Samstag, 15. November 2014

Im Behindertendorf

Es sieht aus wie eine Ferienhaussiedlung. Hier könnte man einen wunderschönen Urlaub verbringen. Nur das Meer fehlt. Und die ausgelassene Stimmung. Man hört kein Kindergeschrei, riecht nicht den Duft von Pizza und Cevapcici. Auf den kleinen Straßen, die von Nussbäumen und Pappeln gesäumt werden, kommen einem keine Menschen mit Luftmatratzen und Sonnenhüten entgegen.
Die Menschen, die man hier in Altenhof am Hausruck auf den Straßen antrifft, fahren in elektrischen oder konventionellen Rollstühlen, manche davon liegen flach ausgestreckt auf ihren Sitzen, andere gehen mit Rollatoren oder Krücken herum. Einige können nicht sprechen oder nur schwer verständliche Laute von sich geben. Diejenigen, die auf ihren eigenen Beinen die Wege beschreiten, sind meist Therapeuten oder Krankenschwestern- und Pfleger.
Aber bei all den Schicksalen, die den Bewohnern des Dorfes ins Gesicht geschrieben stehen, liegt noch etwas anderes in der Luft, das sich nur schwer beschreiben lässt.
Ich würde es am ehesten einen Klang der Fröhlichkeit nennen. Vielleicht interpretiere ich das falsch oder sehe es durch eine Brille des Mitleids, aber ich glaube nicht. Wenn ich darüber nachdenke, muss ich sagen, dass ich nirgendwo sonst so vielen gut gelaunten Menschen begegnet bin. Ich weiß, dass die meisten von ihnen schwer krank sind, aber diese Athmosphäre der heiteren Freundlichkeit scheint mir hier allgegenwärtig zu sein.

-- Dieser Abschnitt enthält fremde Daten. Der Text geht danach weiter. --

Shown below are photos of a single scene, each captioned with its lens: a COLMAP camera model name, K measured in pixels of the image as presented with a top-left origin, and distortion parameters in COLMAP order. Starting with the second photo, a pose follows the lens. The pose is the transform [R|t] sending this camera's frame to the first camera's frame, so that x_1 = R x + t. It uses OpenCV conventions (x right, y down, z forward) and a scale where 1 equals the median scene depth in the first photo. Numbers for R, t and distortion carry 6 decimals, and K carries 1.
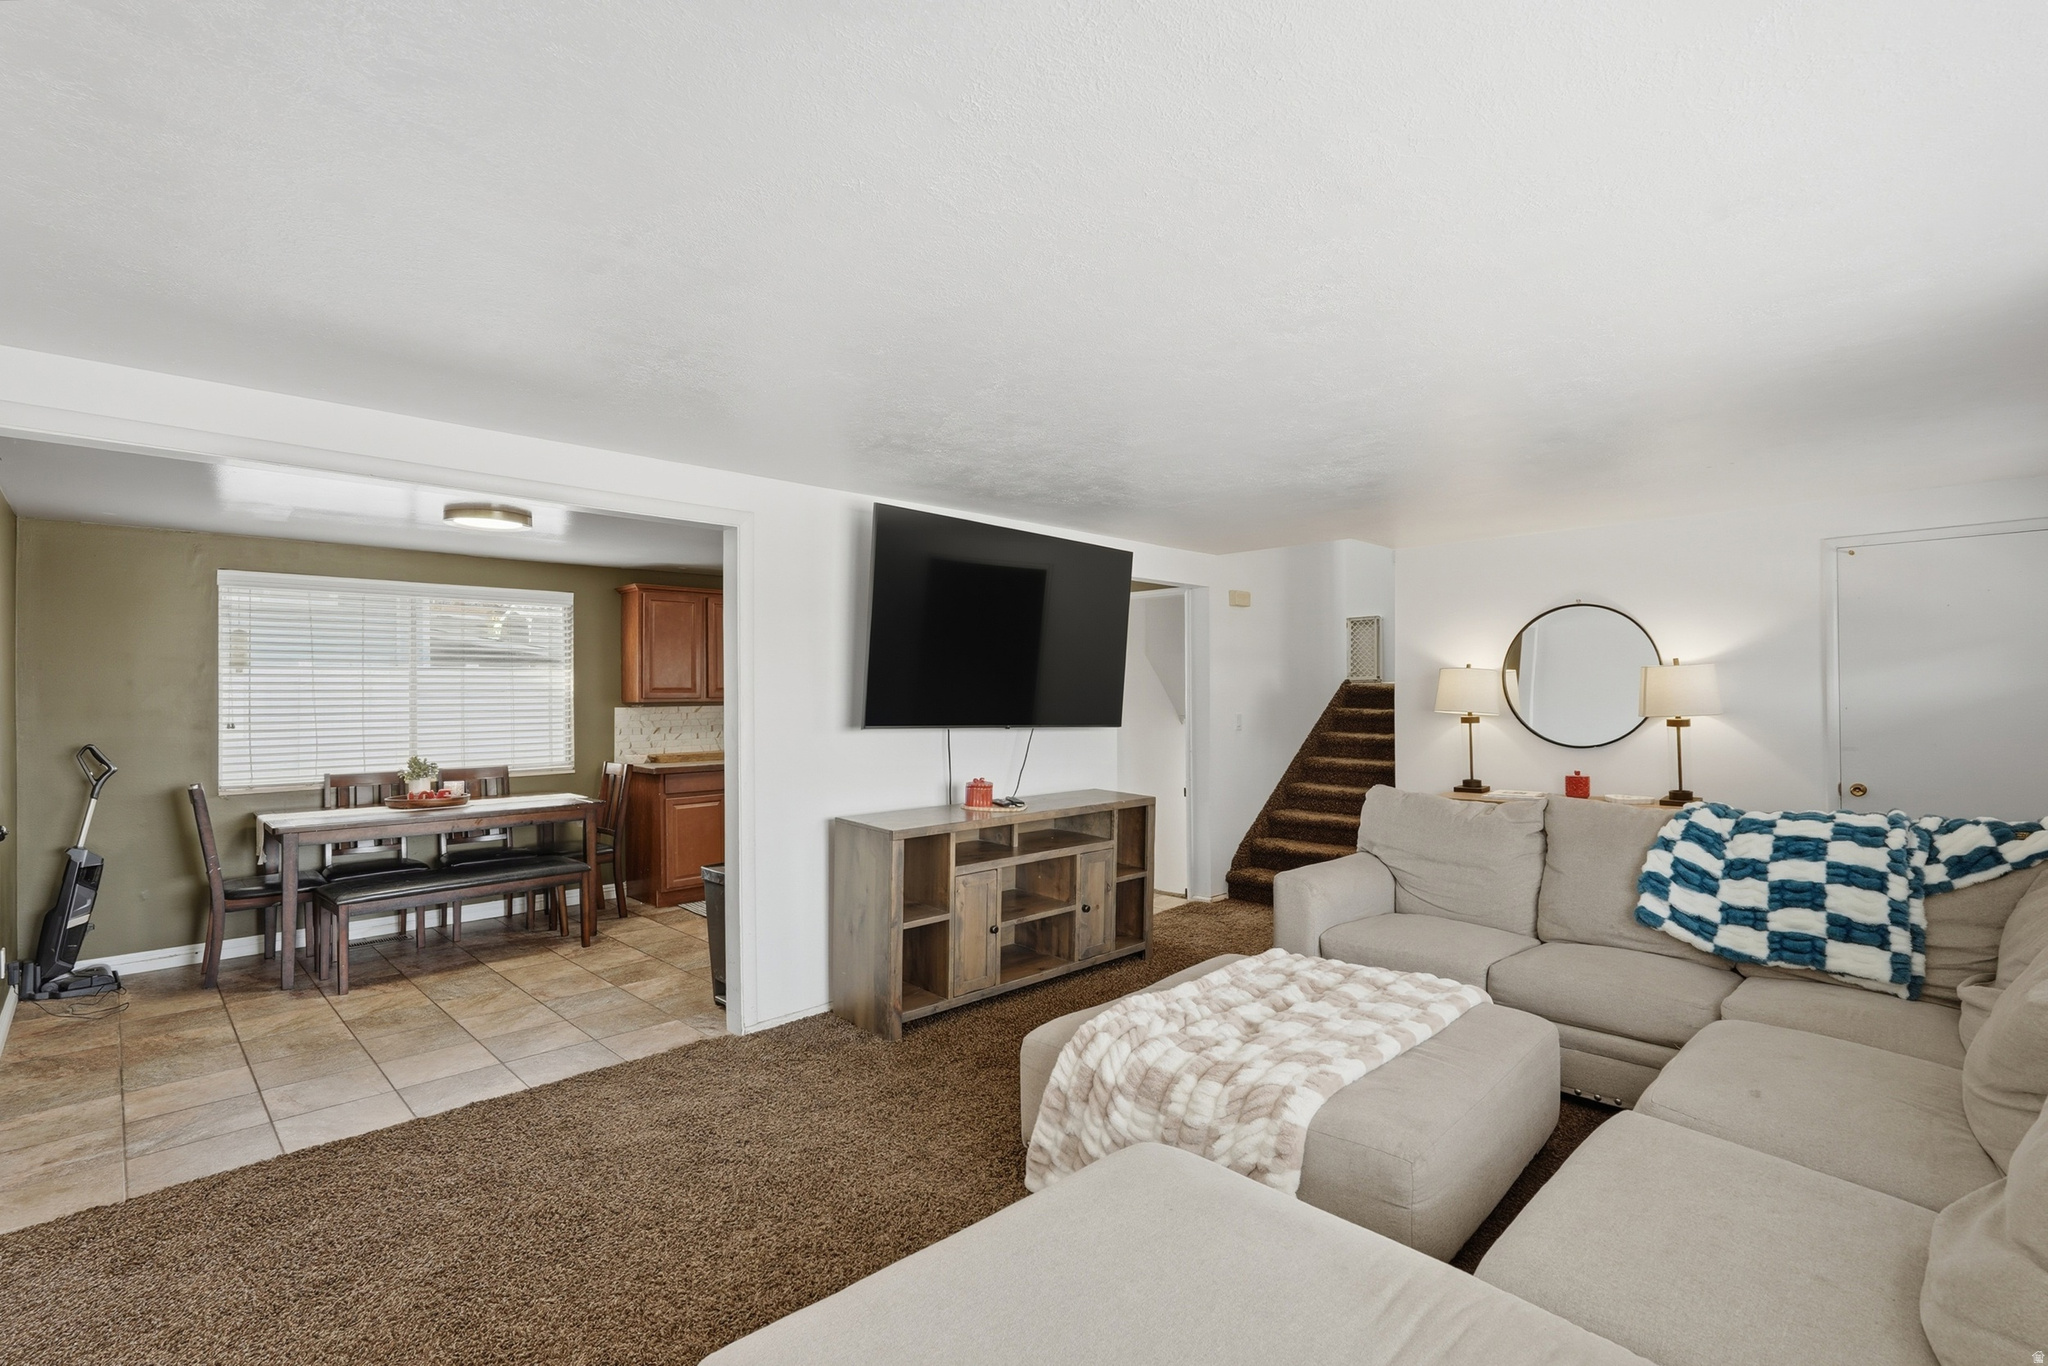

Bei einigen Bewohnern habe ich mich schon oft gefragt, wie sie es machen, oft in einer sehr heiteren Stimmung zu sein. Ich komme mir dann klein und wehleidig vor, wenn ich mit meinen vergleichsweise geringen Problemen fast verzweifle und keine Hoffnung auf Besserung mehr habe. Viele arbeiten auch. Es gibt eine Werkstatt, in der Lederwaren wie Taschen und Geldbörsen hergestellt werden. Es sind sehr schöne Arbeiten. Außerdem gibt es ein Kunstatelier, ein Kaffeehaus und eine Gärtnerei.
Ich höre die Menschen auch oft lachen. Eine Stimmung der Verzweiflung und Trostlosigkeit sucht man hier vergebens. Natürlich weiß ich nicht, wie es in den Köpfen und Herzen der Menschen von Altenhof aussieht, und ich frage mich, ob die Traurigkeit und die Schwermut sie überfallen, wenn sie allein in ihren Zimmern sind. Mir geht es oft so. Besonders, seit meine Mutter gestorben ist.
Draußen auf den schmalen Wegen und den kleinen Plätzen ist es jedenfalls nicht so. Besonders auffällig ist die Aura der Geschäftigkeit. Jeder hat etwas zu tun. Niemand sitzt nur traurig herum. Ich habe auch nie das Gefühl, verzweifelten oder gebrochenen Menschen zu begegnen. Das Symbol des Behindertendorfes Assista Altenhof ist eine Sonne. Ich habe immer den Eindruck, diese Sonne strahlt mir von den Menschen hier entgegen. Nicht nur von den Bewohnern, sondern auch von den Mitarbeitern. Alle sind freundlich, grüßen und viele lächeln dabei. Und das ist alles echt. Nichts davon wirkt aufgesetzt oder gespielt.
Altenhof ist ein schöner Ort. Ein Ort, der Mut macht.